San Francisco Bay Area Chapter of the American Statistical
Association Meeting
Title Big
Data Meets Statistics
Presenter Dr.
John Yijiang Li, Principal Data Scientist at Caspida
Time March
22th, 4:30 - 6pm (4:30-5pm networking, 5-6pm presentation with Q&A)
Location 701B
North Shoreline Blvd. Mountain
View, CA 94043
Registration
and Event fee
Pre-registration
is required for this event. Please send an email to
sfasaofficers@gmail.com by March
20th 12pm PST with the following information:
Name, current
affiliation and contact information
Are you a current member
or plan to renew the membership/join the chapter on site
Free
to all current SFASA members. You are welcome to join the
chapter on site. Regular membership fee is $9 and student membership is $3 per
year. Please have a check of the amount due paid to SFASA and a photo ID ready
for this purpose. If paying by cash, please have the exact amount. We do not
accept credit card payment at this moment
Abstract
Is data scientist just a statistician who lives in San
Francisco and data science just statistics on a Mac? This talk will provide
some answers and thoughts related to this question. The speaker will share
practices and lessons learned as a statistician working on big/fast data
problems while wearing the data scientist title.
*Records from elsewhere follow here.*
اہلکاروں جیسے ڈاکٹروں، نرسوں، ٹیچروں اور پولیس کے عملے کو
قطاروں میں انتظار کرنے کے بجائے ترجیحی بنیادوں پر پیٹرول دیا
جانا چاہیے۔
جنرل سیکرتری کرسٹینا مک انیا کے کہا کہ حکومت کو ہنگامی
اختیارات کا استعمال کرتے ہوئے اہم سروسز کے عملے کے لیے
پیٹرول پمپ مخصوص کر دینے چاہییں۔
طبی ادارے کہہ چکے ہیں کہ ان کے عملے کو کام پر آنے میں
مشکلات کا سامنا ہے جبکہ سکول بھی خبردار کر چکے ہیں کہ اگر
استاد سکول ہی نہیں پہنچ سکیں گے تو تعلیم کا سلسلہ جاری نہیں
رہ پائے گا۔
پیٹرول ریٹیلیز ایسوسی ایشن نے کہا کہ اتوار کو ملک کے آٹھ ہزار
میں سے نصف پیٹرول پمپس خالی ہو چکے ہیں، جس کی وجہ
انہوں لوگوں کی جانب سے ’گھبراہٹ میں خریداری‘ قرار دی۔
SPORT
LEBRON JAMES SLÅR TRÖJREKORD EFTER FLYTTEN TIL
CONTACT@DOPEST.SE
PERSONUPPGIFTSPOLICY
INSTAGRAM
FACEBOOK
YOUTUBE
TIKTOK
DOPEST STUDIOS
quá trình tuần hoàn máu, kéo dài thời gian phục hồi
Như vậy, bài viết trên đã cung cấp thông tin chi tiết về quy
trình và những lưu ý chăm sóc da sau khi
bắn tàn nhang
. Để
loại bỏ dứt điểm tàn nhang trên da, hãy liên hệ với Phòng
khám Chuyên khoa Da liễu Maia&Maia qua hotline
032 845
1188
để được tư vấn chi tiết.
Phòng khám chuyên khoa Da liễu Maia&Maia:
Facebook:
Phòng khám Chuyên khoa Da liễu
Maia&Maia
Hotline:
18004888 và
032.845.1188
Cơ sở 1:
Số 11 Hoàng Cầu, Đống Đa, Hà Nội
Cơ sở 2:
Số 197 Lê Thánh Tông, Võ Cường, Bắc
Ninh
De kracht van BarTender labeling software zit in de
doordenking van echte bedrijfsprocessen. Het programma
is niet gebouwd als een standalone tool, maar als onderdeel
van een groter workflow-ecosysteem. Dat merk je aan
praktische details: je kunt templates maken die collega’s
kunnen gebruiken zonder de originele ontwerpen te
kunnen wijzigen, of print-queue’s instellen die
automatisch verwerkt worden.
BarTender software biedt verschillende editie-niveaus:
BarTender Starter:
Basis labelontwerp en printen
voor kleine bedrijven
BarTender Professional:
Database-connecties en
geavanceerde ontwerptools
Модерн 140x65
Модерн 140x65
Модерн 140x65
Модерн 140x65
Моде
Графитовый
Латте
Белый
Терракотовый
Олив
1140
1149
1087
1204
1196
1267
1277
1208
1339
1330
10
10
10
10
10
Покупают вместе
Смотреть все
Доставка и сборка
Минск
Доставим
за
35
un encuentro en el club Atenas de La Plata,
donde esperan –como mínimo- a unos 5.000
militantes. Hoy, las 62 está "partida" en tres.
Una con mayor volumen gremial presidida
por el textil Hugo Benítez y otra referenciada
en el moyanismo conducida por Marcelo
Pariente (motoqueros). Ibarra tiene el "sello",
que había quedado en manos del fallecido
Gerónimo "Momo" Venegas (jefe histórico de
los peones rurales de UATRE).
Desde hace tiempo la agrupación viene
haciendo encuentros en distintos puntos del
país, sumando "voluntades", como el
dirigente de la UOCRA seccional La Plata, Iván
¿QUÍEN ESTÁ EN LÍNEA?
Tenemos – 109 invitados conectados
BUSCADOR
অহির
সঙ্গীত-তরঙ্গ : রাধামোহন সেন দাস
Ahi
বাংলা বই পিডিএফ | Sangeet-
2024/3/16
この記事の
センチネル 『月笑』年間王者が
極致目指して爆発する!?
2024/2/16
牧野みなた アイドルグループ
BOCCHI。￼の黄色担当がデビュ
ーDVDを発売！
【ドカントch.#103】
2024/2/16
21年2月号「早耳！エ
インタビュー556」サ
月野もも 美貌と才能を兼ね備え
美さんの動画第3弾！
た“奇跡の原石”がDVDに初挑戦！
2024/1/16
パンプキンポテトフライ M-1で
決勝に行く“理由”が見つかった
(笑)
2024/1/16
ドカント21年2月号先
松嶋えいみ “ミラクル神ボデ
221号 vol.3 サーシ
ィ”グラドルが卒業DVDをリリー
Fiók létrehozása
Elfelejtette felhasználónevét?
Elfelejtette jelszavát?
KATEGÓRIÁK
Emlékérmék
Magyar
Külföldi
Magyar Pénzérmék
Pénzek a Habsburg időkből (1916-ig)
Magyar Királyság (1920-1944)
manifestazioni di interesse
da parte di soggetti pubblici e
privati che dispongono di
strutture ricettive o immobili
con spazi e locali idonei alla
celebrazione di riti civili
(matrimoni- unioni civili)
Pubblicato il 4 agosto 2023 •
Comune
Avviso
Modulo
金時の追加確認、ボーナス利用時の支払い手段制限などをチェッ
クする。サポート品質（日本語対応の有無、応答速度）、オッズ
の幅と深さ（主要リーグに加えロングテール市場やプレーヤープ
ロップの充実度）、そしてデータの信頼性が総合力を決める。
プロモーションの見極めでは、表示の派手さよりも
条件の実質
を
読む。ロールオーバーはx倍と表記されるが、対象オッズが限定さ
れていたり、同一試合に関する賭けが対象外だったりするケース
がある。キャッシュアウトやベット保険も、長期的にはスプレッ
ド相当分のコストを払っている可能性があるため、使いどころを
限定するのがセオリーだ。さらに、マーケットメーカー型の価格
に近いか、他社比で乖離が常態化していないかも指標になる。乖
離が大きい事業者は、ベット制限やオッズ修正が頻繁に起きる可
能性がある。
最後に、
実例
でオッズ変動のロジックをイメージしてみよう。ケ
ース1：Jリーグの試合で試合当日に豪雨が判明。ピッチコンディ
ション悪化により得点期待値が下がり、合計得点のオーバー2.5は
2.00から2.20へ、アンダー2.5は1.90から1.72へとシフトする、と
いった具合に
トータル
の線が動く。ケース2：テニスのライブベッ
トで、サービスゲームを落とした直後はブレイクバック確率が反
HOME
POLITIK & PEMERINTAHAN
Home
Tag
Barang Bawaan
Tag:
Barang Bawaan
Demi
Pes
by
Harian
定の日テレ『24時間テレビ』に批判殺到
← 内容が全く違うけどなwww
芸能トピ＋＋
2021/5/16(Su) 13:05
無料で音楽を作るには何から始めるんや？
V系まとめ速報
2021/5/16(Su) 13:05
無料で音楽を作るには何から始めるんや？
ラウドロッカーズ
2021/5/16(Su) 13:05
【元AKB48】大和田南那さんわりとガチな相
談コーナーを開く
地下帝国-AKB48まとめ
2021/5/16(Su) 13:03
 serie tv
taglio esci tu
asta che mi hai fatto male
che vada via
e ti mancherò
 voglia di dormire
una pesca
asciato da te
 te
The first part of the talk will cover techniques and
concepts that are useful in data science and big/fast data analytics but are
less considered or embraced by traditional statistical world. The speaker will
dive into both stream (online) and batch (offline) computing paradigms to
illustrate the potential gap. Practical examples based on my industrial
experience will be provided to help with the presentation. The second part will
briefly introduce the big data "A" team, namely Apache Spark, Apache
Cassandra and Apache Kafka, a set of open source software packages that are
crucial for the recent advancement in big/fast data analytics.
Short
Bio of the Speaker
Dr. John Yijiang Li received his
Ph.D. in Biostatistics from the University of Michigan at Ann Arbor. Part of
his dissertation work on optimizing Kidney Paired Donation (KPD) programs was
awarded the IBS (ENAR) distinguished paper award. After his doctorate, John
joined Google to help evaluate and improve its search products, where he was a
lead data scientist for search suggest and search feature (user experience)
projects. John left Google for Caspida, an
early-stage startup in enterprise security (later acquired by Splunk), where he serves as a principal data scientist to
tackle challenge machine learning problems in cyberattacks. John is passionate
about applying statistical learning methods with open-source technologies in
the "big data" world.